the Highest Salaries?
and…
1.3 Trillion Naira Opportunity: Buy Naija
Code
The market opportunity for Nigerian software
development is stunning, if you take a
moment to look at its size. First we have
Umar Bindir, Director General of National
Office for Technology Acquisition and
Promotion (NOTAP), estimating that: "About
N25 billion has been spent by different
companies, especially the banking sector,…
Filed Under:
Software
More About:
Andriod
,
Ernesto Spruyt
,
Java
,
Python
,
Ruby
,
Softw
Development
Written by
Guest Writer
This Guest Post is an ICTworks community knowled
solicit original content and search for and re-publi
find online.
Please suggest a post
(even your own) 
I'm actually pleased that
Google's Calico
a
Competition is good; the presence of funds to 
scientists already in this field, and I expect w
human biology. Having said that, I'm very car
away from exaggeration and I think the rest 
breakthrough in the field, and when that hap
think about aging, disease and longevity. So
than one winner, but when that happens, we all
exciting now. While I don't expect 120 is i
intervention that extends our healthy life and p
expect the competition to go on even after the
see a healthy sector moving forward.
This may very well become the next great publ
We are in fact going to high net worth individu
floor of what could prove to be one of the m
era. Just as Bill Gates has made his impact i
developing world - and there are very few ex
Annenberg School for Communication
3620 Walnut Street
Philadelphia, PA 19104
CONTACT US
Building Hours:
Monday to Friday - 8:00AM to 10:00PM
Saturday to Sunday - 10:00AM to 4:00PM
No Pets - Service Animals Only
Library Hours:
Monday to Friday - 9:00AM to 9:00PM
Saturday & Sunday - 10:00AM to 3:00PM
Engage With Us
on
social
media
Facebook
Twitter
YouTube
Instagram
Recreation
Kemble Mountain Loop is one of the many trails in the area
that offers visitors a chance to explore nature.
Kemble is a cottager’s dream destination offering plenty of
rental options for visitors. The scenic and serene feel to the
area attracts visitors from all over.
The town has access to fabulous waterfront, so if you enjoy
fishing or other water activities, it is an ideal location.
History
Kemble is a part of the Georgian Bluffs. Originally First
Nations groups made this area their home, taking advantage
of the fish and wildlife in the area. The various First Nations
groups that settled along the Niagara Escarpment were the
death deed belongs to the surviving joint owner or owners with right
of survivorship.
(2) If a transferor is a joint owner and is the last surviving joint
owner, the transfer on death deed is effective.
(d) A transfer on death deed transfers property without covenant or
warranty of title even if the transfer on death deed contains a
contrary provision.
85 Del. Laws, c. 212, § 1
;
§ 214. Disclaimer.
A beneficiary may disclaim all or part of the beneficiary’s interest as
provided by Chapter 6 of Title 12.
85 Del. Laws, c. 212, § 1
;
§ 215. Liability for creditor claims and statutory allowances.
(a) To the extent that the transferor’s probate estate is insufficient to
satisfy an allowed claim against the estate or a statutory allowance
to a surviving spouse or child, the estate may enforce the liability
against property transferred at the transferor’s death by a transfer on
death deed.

☆ ☆ ☆ ☆

TASK TO COMPLETE — Set down, from the entries above, exactly the lines from the one with "contrary provision." up to and including the one with "(a) To the extent", and no other lines.

SOLUTION FOR THIS EXERCISE —
contrary provision.
85 Del. Laws, c. 212, § 1
;
§ 214. Disclaimer.
A beneficiary may disclaim all or part of the beneficiary’s interest as
provided by Chapter 6 of Title 12.
85 Del. Laws, c. 212, § 1
;
§ 215. Liability for creditor claims and statutory allowances.
(a) To the extent that the transferor’s probate estate is insufficient to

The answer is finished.